Hello(my english isn't very well I hope you will understand) , I have a misson to make a compiler, already made the language in the lex and yacc but i'm pretty stuck, our teacher asked from us to build AST tree from the language and print it with pre-order. he gave us example for the text:

function void foo(int x, y, z; real f) {
     if (x>y) {
        x = x + f;
     }
     else {
        y = x + y + z;
        x = f * 2;
        z = f;
     }
}

the output of the AST tree with pre-order should be:

(CODE
     (FUNCTION
     foo
     (ARGS
          (INT x y z)
          (REAL f)
     )
     (TYPE VOID)
     (BODY 
          (IF-ELSE
          (> x y)
          (BLOCK
                (= x 
                     (+ x f)
                )
           )
          (BLOCK
                (= y
                     (+
                         (+ x y) 
                         z
                     )
                )
                (
                     (= x
                         (* f 2)

                     )
                     (= z f)
                )
          )
    )
)

my question is how should I build the tree? I mean which token will go to left which will go to right so I can get the same output ? like

makeTree($1,$2,$3);

         node,left,right

Help please :)

1
Please describe what you've done so far to solve the problem.ik1ne
searched all of the internet, tried to build the tree again by myself with this example, but without success , already 4 days trying to configure thatLiran.B

1 Answers

2
votes

Stephen Johnson wrote a technical paper to accompany yacc about 42 years ago. Have you read it, and do you understand it?

If yes, a syntax rule like:

expr   :   expr '+' expr      { $$ = node( '+', $1, $3 ); } 

node is effectively creating an abstract syntax tree node; and each reduction performed by yacc is the opportunity to build this tree from the bottom up. That is the most important thing to know about yacc; it builds from the bottom up, and you need to construct your data structures likewise.
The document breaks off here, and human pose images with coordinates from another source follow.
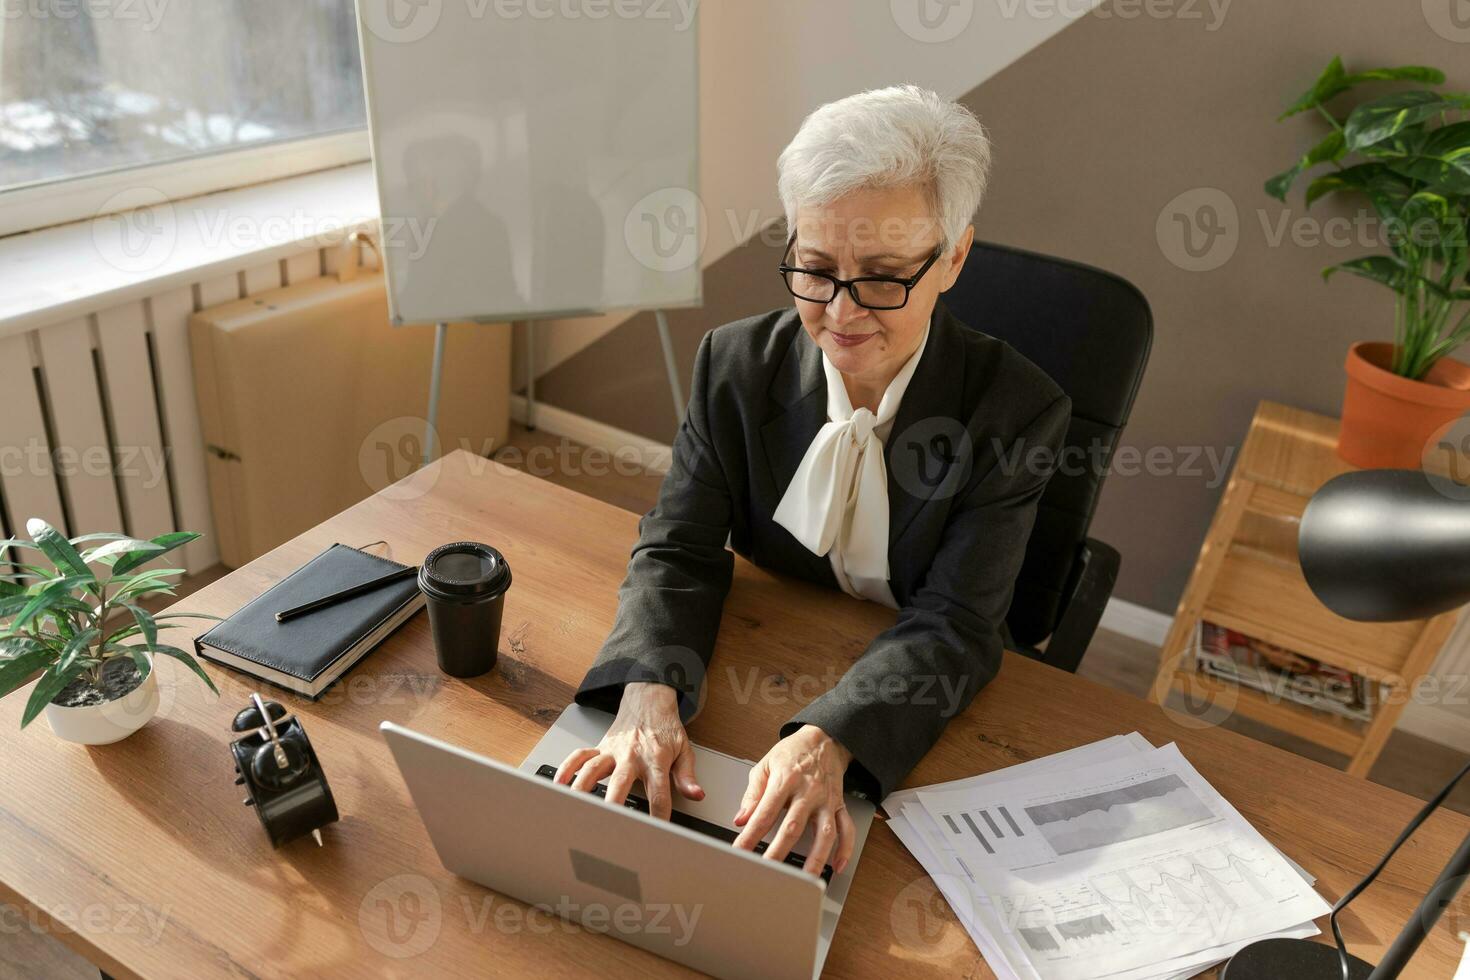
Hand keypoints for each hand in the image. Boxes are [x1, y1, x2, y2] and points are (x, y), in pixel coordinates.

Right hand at [553, 682, 703, 818]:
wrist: (649, 700)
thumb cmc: (665, 729)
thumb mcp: (684, 750)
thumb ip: (687, 776)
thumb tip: (696, 794)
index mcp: (655, 759)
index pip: (658, 793)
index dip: (658, 815)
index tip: (656, 834)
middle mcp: (632, 755)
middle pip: (620, 782)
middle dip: (613, 803)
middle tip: (608, 823)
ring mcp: (612, 750)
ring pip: (593, 769)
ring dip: (582, 788)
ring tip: (573, 807)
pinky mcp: (599, 746)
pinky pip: (579, 756)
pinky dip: (567, 768)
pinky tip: (559, 784)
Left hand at [732, 725, 856, 876]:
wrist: (824, 739)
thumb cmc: (792, 753)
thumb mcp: (765, 765)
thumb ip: (752, 794)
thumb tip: (741, 819)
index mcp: (786, 780)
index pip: (764, 813)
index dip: (750, 835)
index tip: (740, 851)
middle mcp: (808, 791)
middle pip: (793, 826)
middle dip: (778, 851)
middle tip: (767, 871)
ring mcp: (826, 800)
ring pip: (824, 832)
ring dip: (816, 857)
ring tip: (806, 878)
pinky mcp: (839, 805)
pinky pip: (847, 829)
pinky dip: (845, 849)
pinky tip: (837, 865)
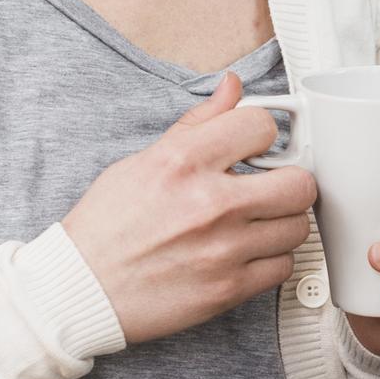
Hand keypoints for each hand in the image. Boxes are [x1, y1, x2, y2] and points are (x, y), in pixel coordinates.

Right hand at [60, 73, 317, 345]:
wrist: (80, 289)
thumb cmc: (106, 227)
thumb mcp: (144, 160)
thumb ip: (197, 124)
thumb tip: (231, 89)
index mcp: (184, 162)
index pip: (263, 126)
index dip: (262, 134)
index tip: (257, 147)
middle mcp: (209, 204)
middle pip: (299, 182)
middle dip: (289, 180)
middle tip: (272, 186)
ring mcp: (223, 249)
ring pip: (297, 227)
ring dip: (281, 222)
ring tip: (257, 221)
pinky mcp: (228, 289)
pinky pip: (283, 267)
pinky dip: (271, 260)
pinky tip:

When the parse is complete ( for whatever version of complete your grammar yields ), the resultant value ($$) is the root of your syntax tree.

followup You might want to devise a node data structure something like this:

typedef struct Node Node;
typedef struct NodeList NodeList;
struct NodeList {
     int Num;
     Node *List;
};
struct Node {
      int Type;
      union {
          unsigned u; unsigned long ul; char *s, ... ;
          Variable *var;
          Node *Expression;
          NodeList *List;
      } Operands[3];
};

With this you could devise a node of type '+', which defined 2 Operands, corresponding to the Left and Right sides of the '+' opcode. You could also have a node of type IF, which had three operands:

  1. a conditional Expression
  2. a List of Nodes to perform if the conditional was true
  3. a List of Nodes to perform if the conditional was false.

You could have a node of type Func, which had three operands:

  1. A Type of return value.
  2. A List of arguments.
  3. A List of Nodes comprising the body of the function

I would give more examples but formatting lists with this UI is as much fun as kicking a whale down a beach.